== TASK GOAL ==
After locating the line with "blurred audience head, located at bbox=(467, 187, 647, 422)" in the data that follows, return it and every later line exactly, up to and including the line with "red velvet cushion, located".

*** RECORDED DATA

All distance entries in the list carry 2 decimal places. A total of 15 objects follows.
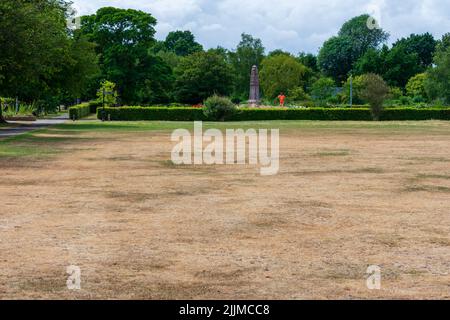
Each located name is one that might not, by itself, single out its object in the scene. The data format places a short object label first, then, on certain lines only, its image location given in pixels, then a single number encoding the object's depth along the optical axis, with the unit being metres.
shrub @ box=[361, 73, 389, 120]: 64.25
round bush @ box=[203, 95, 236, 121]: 63.69
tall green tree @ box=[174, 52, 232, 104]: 90.44
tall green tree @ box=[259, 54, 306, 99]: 98.38
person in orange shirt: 82.56
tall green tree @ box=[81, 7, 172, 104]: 84.56
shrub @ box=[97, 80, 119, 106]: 74.38
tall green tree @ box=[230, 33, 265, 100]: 116.25
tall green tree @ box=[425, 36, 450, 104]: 83.62
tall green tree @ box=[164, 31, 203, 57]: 147.50
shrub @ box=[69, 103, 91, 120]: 64.81
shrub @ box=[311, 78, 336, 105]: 85.94
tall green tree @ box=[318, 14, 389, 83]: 127.06
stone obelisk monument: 84.56
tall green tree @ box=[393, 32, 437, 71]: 120.95
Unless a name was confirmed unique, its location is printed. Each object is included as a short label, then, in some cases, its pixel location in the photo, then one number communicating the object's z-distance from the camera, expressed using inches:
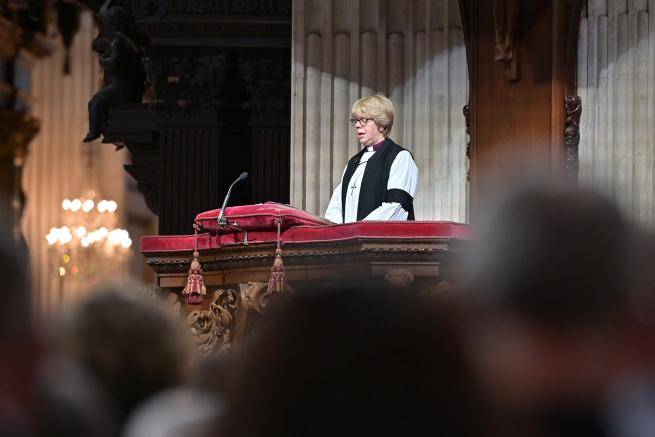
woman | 505.3
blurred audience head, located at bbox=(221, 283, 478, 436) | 106.6
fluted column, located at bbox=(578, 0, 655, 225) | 602.1
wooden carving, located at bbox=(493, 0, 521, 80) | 579.0
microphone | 452.9
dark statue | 972.9
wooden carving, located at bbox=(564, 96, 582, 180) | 584.0
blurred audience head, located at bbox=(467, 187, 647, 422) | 111.9
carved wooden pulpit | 422.6
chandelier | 1433.7
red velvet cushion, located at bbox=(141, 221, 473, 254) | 422.6
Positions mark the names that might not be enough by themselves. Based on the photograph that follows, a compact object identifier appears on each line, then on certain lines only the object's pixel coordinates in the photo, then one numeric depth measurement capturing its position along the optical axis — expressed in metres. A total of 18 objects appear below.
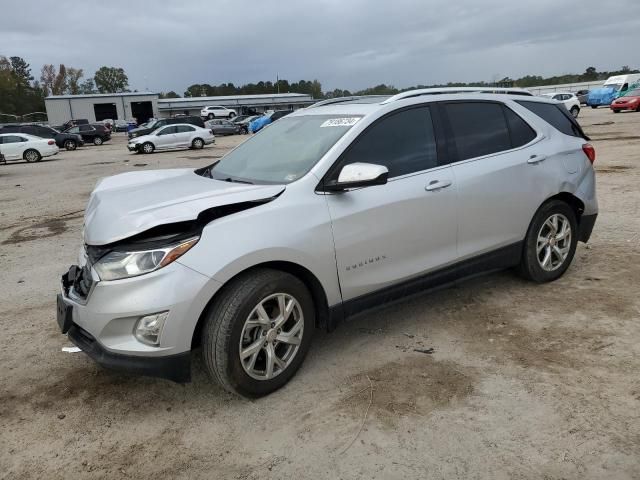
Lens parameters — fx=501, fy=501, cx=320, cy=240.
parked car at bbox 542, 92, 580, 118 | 30.70
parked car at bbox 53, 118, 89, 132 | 56.11
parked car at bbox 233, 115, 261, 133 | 43.94
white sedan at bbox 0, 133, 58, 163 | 24.38
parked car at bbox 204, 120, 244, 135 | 42.35
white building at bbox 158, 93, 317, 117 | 77.06
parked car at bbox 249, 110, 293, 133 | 37.77
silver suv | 2.78
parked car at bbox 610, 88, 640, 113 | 30.38
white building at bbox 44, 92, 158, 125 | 71.25
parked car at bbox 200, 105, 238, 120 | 62.12
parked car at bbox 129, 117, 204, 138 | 36.44
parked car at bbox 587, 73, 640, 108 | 41.88
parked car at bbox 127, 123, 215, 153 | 26.38
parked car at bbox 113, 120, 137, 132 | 62.49
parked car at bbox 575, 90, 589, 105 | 47.62
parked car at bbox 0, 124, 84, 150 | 34.06
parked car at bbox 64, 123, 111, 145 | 39.56
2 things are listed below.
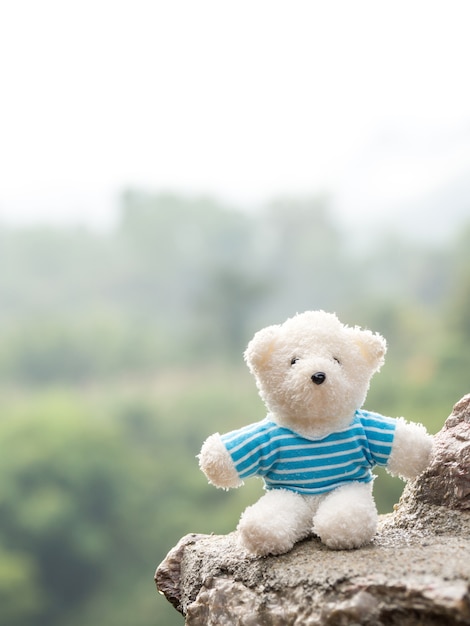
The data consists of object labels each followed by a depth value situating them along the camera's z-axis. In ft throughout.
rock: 2.53
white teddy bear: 3.02
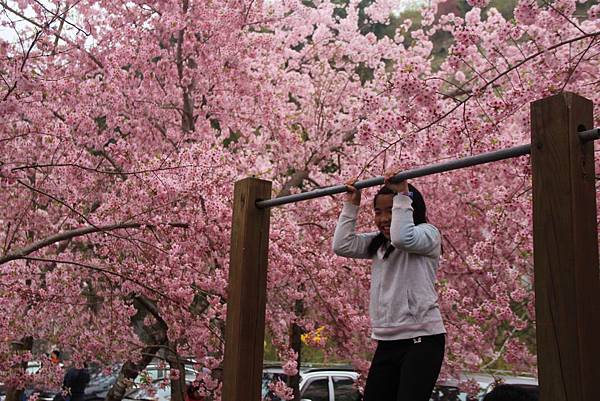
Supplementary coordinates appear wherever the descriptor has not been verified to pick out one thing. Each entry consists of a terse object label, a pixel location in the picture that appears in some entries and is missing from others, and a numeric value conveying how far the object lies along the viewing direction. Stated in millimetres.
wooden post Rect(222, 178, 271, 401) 3057
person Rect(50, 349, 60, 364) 7197
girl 2535
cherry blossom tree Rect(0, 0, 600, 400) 5133
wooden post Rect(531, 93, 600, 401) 1688
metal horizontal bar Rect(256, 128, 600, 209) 1961
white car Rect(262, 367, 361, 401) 8945
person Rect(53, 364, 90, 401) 9250
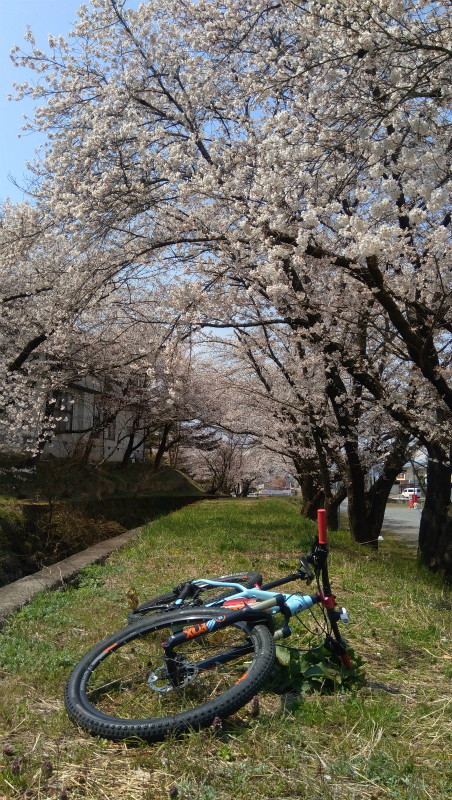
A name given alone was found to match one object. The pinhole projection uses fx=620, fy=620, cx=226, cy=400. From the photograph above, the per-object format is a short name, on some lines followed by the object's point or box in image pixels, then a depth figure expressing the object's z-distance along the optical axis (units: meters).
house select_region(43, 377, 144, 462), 19.70
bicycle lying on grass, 2.65
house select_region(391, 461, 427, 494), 69.94
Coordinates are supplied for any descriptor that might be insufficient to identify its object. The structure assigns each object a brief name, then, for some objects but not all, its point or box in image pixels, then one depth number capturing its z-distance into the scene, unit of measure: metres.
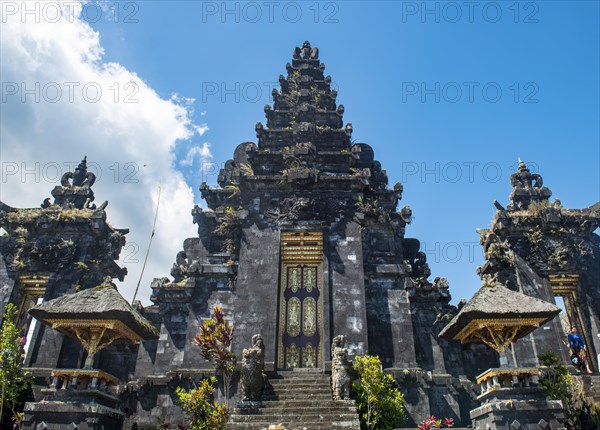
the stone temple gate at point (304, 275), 14.70
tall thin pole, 20.79
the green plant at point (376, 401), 12.21
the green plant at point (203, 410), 11.87
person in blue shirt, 15.86
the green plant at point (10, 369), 13.20
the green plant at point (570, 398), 12.54
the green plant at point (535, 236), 16.94
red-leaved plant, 12.47
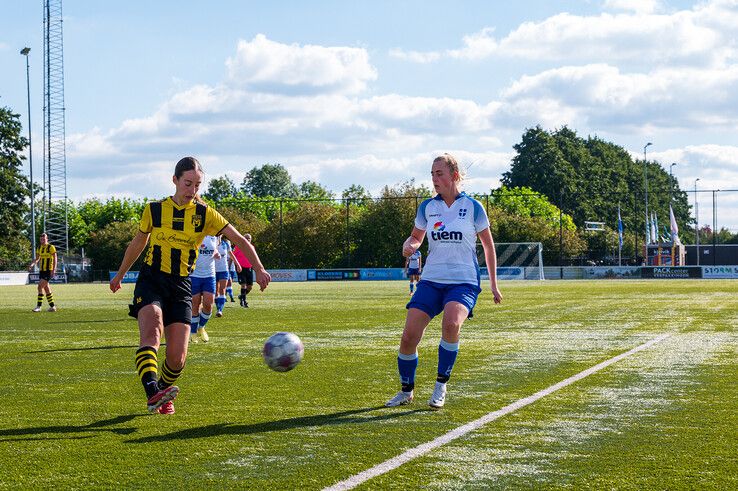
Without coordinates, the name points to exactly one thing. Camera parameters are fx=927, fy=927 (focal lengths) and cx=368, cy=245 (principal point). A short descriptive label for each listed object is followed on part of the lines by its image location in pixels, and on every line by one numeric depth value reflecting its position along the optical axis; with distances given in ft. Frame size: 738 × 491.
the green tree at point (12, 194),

******

== TASK ANSWER ==
blurred audience head, located at bbox=(467, 187, 647, 422) | 111.9
carved wooden pulpit | 422.6
chandelier | 1433.7
red velvet cushion, located at bbox=(141, 221, 473, 254) | 422.6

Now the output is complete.